Anyone who has received a structured settlement has probably thought about a structured settlement buyout. But is it a wise thing to do? If this is something you’re considering, read on to learn some of the pros and cons and what a buyout will mean for you.
What is a structured settlement buyout?
A structured settlement is an agreed-upon set of payments that come as a result of winning a lawsuit, a worker’s compensation claim, or after an accident. A settlement payment is guaranteed until the contract is over. The problem comes when a person receives a structured settlement but doesn’t want to wait for the life of the terms to receive payment in full. A structured settlement buyout is one way to get the money immediately instead of waiting.

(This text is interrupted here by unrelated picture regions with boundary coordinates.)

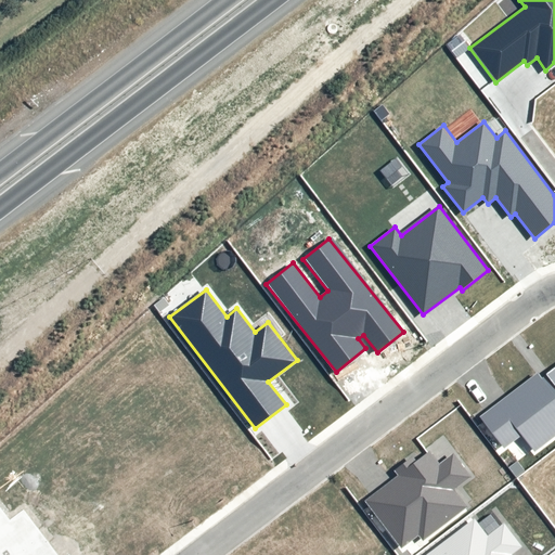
[(538,372),(480,416),(504,449),(521,436),(534,452),(554,436),(554,368),(542,378),(538,372)]
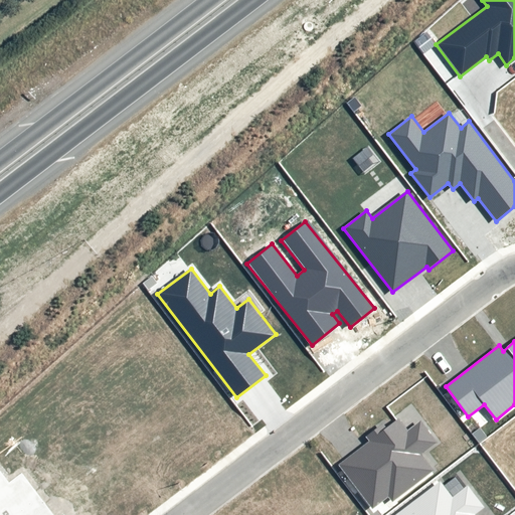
[(434,470),(421,455),(437,443),(419,421),(408,431),(398,417),(386,427),(382,422),(365,437),(368,441),(338,465),(372,508),(388,495),(393,501),(434,470)]
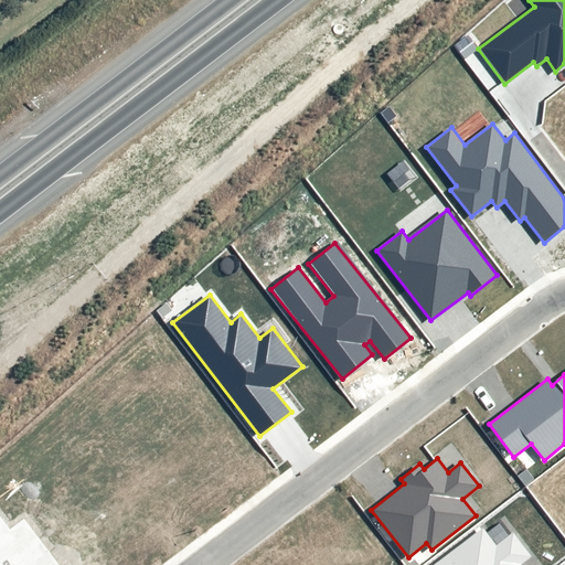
[(512,532),(496,544),(482,528),(433,564),(521,564),(531,557),(512,532)]
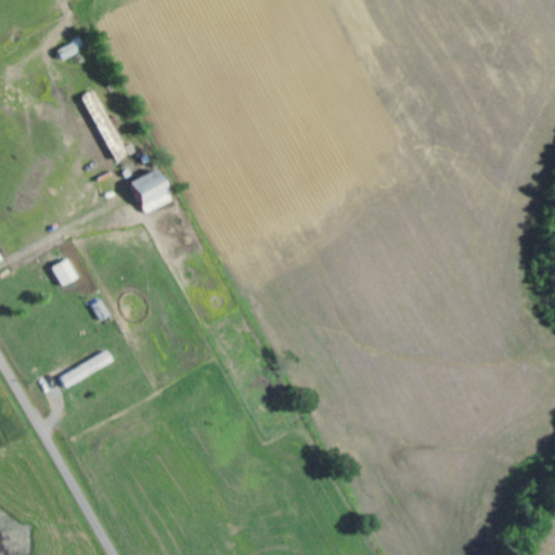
[(88,48),(84,38),(60,49),(64,57),(88,48)]
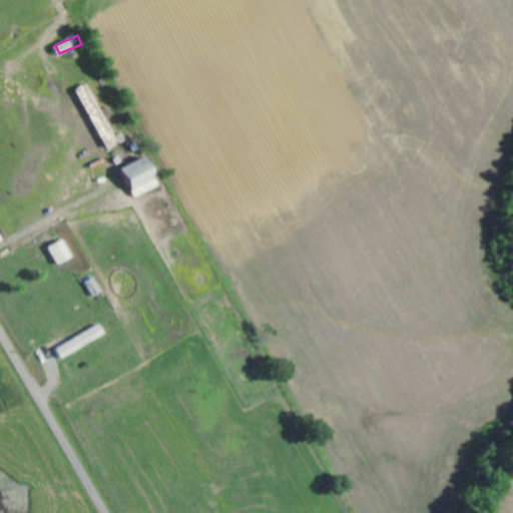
[(78,88),(104,144),(116,138),(90,83),(78,88)]
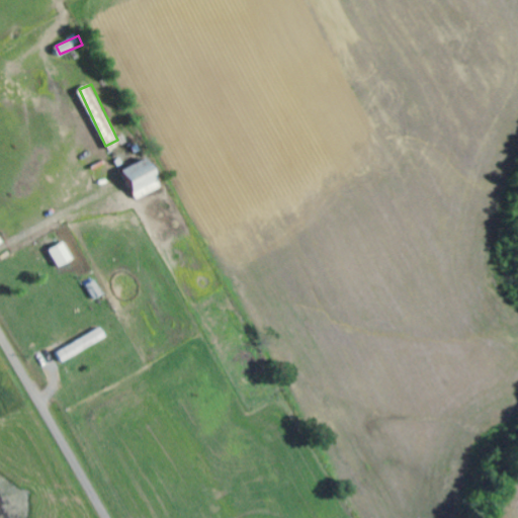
[(138,199),(163,187),(149,157),(123,169),(138,199)]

What are the pros of a buyout?
A structured settlement buyout can be a way to get the money you need without requiring a credit check, and there is no debt involved as there is with a loan. Also, in many states, there are laws that govern buyouts, and in many cases a judge must ensure that the buyout is fair to all involved.
What are the cons?
As in any financial transaction, the company doing the buyout will be looking to make a profit, and that means your offer may be lower than you expect. You will have the money up front, but you aren’t going to get the full amount of your settlement if you take a buyout. Also, a buyout can take anywhere from 45 to 60 days to complete, which means you’ll still be waiting for your money; it’s not immediate.
Structured settlement buyouts are not for everyone. Even those who believe a buyout can be a good thing only recommend it if you truly need the cash now. If you decide that you do want to proceed with a buyout, here are a few things to remember:
- Don’t choose the first company you come across; shop around and get several bids.
- Check with the Better Business Bureau before you deal with a company. Don’t get swindled out of your money – deal only with a trustworthy business.
- Talk to a financial planner and an attorney. Get sound legal and financial advice before you proceed.
If you follow these tips, you’ll be sure to get a structured settlement buyout that will be right for you. Again, a buyout is not always a good idea, especially if you don’t need the money now. But if you do need the money, it can be a lifesaver.